右示指MP関節部のひっかかりを訴えて来院されました。

5年前より右示指MP関節部を屈伸するとひっかかりがあり、
今まで2度右示指ロッキングフィンガーで整復をうけたがよくならないため、手術を希望して来院されました。

左のレントゲン画像は初診時の物です。
赤色矢印部分のVolar lip(骨性隆起)が通常よりも少し大きく見えます。

骨の形態を把握するため、CT撮影をおこないました。

左の写真はCT画像です。

赤丸部分が右示指MP関節部分です。

左のCT画像はMP関節を側面から見た図です。

白の線は側副靱帯を示しており、ピンクの線は副靱帯を示したものです。

緑の矢印はVolar lip(骨性隆起)を指しており、MP関節を屈曲すると引っかかる大きさであることが確認できました。
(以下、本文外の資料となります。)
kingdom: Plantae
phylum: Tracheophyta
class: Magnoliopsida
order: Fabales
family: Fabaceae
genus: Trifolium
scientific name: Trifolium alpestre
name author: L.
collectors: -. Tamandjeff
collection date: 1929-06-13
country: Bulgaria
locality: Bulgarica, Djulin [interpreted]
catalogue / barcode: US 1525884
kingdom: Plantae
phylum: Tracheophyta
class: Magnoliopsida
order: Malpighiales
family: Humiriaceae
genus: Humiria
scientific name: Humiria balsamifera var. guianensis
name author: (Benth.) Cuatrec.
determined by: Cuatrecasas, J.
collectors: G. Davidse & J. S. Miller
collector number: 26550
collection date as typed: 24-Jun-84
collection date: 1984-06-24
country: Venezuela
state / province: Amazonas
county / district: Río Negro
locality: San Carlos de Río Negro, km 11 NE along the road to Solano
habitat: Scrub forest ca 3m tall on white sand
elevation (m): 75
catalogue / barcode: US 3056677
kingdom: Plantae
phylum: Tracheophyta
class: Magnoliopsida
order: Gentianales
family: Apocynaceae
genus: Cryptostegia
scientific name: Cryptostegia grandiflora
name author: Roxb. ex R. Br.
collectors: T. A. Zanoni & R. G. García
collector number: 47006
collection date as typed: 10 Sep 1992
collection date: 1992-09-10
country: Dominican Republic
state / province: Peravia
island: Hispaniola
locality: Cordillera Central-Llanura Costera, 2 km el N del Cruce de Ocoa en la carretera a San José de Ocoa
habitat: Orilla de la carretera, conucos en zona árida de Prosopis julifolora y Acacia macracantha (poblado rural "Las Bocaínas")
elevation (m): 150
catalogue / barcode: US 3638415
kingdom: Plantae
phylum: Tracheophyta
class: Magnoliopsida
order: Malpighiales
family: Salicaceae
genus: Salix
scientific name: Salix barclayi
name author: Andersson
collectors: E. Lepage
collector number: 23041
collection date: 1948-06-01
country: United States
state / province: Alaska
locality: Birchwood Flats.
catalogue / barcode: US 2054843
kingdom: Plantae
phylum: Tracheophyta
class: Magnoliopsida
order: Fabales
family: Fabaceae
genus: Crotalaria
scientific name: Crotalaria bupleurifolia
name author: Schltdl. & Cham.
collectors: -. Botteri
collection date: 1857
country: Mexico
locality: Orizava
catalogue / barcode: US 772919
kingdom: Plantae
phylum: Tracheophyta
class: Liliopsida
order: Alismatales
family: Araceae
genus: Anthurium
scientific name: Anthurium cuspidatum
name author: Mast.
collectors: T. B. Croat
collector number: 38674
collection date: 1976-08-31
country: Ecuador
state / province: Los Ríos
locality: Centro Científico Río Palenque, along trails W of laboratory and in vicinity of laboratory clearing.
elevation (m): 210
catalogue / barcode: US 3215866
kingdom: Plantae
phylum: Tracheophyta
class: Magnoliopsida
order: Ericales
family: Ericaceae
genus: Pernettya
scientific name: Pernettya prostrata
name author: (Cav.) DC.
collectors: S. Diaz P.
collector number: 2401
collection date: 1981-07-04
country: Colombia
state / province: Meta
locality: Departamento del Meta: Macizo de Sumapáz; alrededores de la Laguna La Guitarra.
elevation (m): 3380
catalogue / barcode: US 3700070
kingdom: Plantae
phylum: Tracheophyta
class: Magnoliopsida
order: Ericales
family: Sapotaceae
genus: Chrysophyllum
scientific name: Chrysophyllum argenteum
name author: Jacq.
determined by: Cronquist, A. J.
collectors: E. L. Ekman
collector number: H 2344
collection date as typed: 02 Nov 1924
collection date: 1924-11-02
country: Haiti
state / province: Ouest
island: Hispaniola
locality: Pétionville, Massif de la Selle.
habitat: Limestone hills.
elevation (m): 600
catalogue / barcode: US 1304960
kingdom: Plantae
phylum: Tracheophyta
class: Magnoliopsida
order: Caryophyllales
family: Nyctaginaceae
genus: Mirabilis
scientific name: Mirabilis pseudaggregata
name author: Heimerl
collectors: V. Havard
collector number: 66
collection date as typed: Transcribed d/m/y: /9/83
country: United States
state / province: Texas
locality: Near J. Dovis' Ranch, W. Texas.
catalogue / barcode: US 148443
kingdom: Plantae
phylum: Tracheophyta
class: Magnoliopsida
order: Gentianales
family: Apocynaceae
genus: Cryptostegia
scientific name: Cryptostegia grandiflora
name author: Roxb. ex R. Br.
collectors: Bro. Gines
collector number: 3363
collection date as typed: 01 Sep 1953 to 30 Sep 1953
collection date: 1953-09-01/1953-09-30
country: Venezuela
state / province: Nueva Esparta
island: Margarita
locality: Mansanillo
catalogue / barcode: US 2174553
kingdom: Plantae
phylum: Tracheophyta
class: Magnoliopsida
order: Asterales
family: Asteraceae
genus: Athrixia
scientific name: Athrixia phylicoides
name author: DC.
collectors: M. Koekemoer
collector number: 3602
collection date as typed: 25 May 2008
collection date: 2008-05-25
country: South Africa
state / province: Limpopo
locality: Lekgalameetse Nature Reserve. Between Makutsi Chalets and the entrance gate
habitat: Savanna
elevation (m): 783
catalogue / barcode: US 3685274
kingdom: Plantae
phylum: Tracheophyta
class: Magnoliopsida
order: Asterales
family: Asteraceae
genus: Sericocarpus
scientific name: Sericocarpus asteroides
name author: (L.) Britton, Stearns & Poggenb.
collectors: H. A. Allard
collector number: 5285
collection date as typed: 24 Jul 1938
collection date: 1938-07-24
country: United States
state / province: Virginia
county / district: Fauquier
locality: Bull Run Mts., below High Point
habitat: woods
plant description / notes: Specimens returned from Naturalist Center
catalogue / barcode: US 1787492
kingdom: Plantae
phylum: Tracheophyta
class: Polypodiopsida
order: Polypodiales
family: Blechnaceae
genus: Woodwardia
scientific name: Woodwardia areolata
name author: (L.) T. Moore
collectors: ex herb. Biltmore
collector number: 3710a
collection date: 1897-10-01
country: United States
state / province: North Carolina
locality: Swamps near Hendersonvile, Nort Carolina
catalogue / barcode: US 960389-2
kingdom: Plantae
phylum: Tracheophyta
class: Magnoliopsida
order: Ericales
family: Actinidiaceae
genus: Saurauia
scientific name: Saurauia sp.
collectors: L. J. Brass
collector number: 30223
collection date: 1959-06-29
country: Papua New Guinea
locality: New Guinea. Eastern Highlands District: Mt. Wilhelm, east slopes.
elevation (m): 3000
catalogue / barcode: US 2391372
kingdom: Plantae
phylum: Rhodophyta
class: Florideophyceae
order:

左のCT画像はVolar lip(骨性隆起)をいろんな角度から確認したものです。

黄色の矢印はVolar lip(骨性隆起)を指しており、
赤矢印は溝の部分をさしています。

Volar lip(骨性隆起)が大きいことが原因でロッキングが生じていることがわかったため、Volar lip(骨性隆起)を切除する手術を行いました。

赤色矢印で示した部分がVolar lip(骨性隆起)です。

屈伸でMP関節橈側に引っ掛かりを確認できました。

赤色矢印印の部分にVolar lip(骨性隆起)があり、青矢印は副靱帯を指しています。

この引っ掛かりを取り除くためVolar lip(骨性隆起)を切除しました。

左の写真は、切除したVolar lipです。

指のひっかかりが生じる原因となっていたVolar lipがなくなっていることがわかります。

手術後、レントゲン画像でも手術前のレントゲン画像と比較し、
Volar lipが消失していることがわかります。

手術後は引っ掛かりもないとのことです。

まれではありますが、繰り返すロッキングフィンガーは上記のように手術を行うことがあります。

レントゲン検査や、CT検査などでロッキング現象が起こっている状態を把握したうえで、
当院では上記の写真のような日帰り手術を行っております。

繰り返しロッキングフィンガーの症状が出る方は、お近くの整形外科の受診をお勧めいたします。